Requirement: Can you return every line of the listing below verbatim, leaving out the pictures?

■ ■ ■ ■ ■ ■ ■

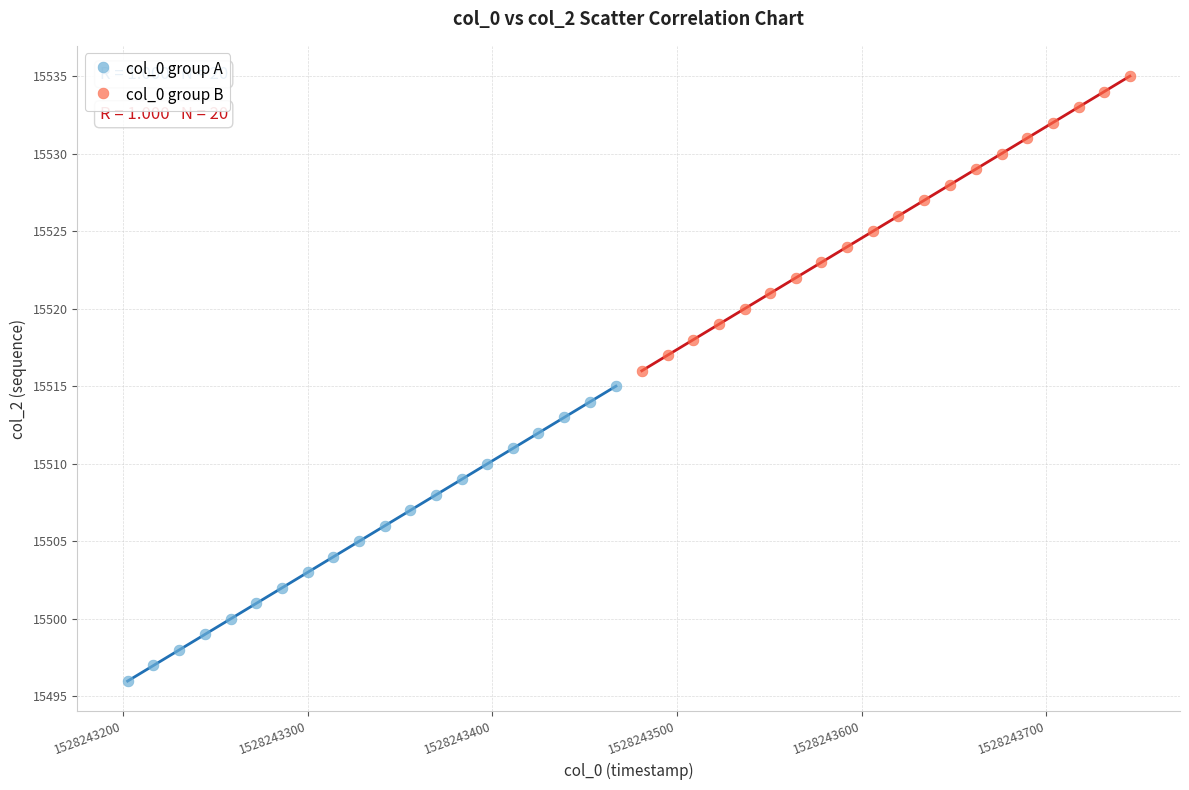

Which series reaches the minimum Y coordinate?

col_0 group A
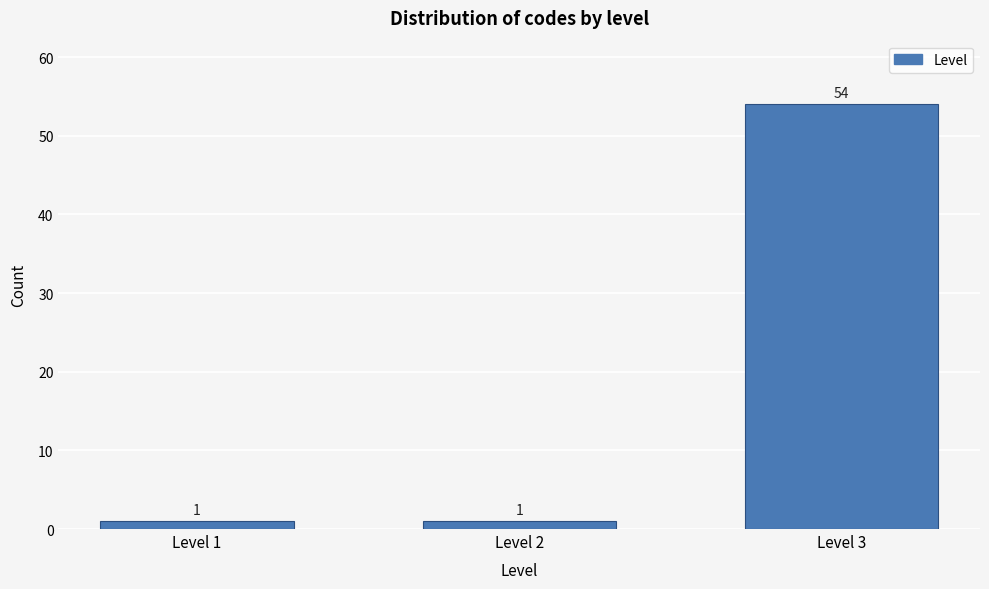

Reading left to right, list all the values displayed in this chart.

Level 1=1	Level 2=1	Level 3=54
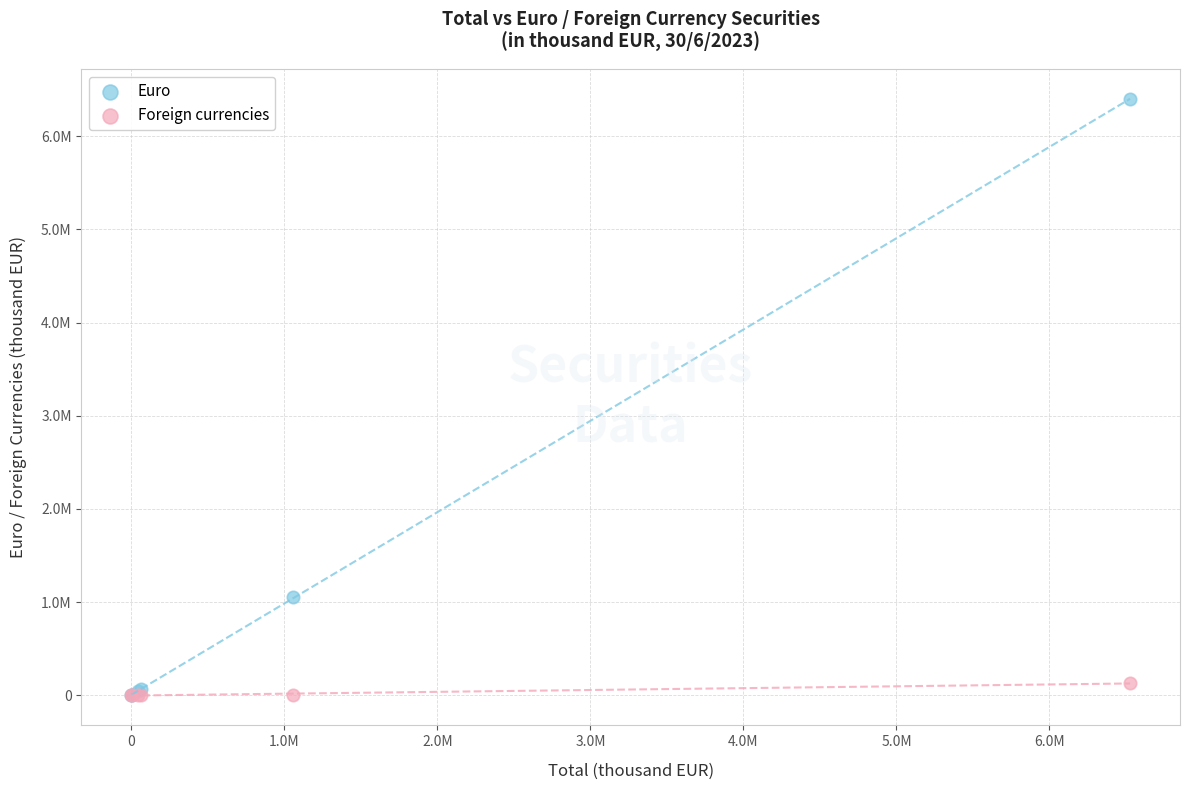

Which series contains the highest Y value?

Euro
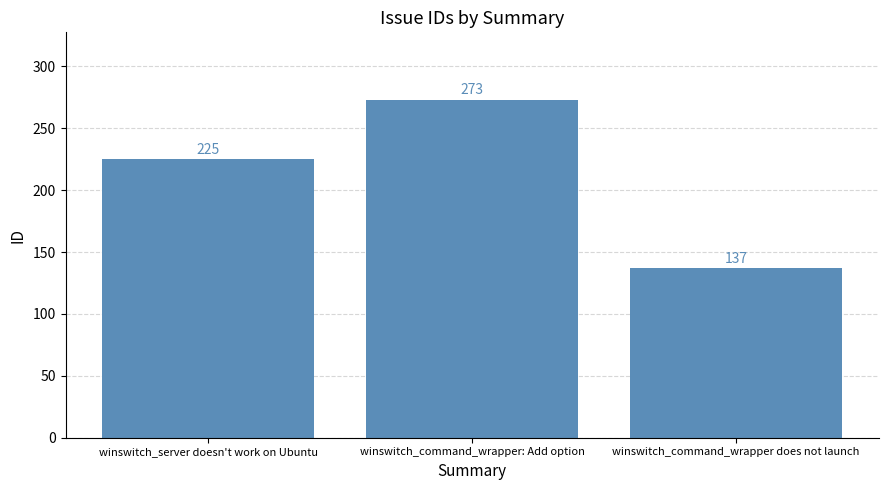

What is the difference between the values at winswitch_server doesn't work on Ubuntu and winswitch_command_wrapper: Add option?

48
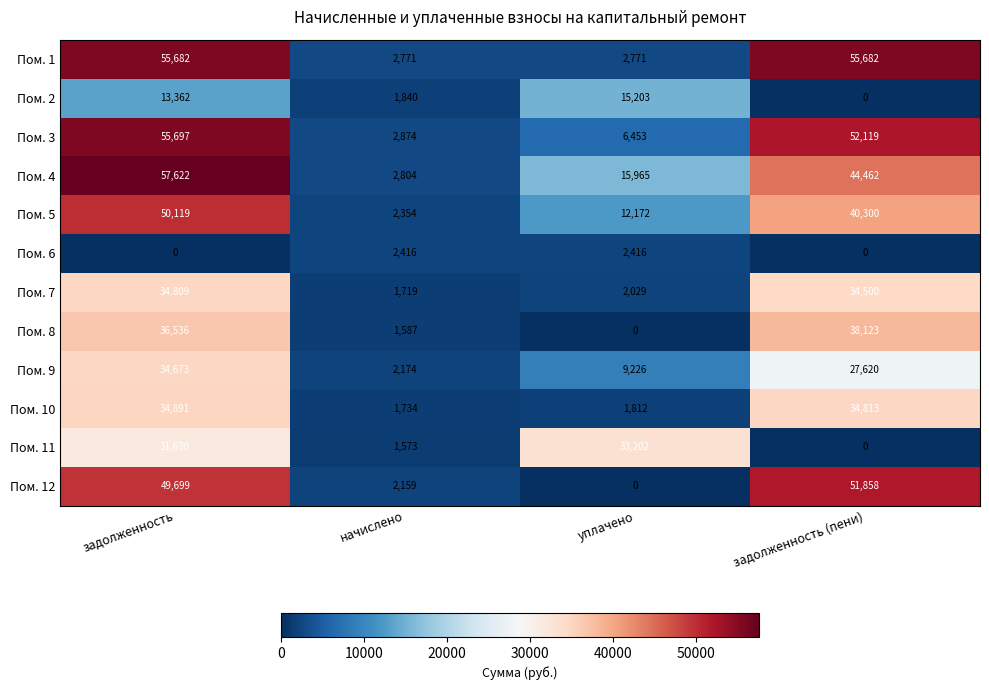

What is the greatest value displayed?

57622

■ ■ ■ ■ ■ ■ ■

Result below:
Which series reaches the minimum Y coordinate?

col_0 group A

Reading left to right, list all the values displayed in this chart.

Level 1=1	Level 2=1	Level 3=54

Which series contains the highest Y value?

Euro

What is the difference between the values at winswitch_server doesn't work on Ubuntu and winswitch_command_wrapper: Add option?

48

What is the greatest value displayed?

57622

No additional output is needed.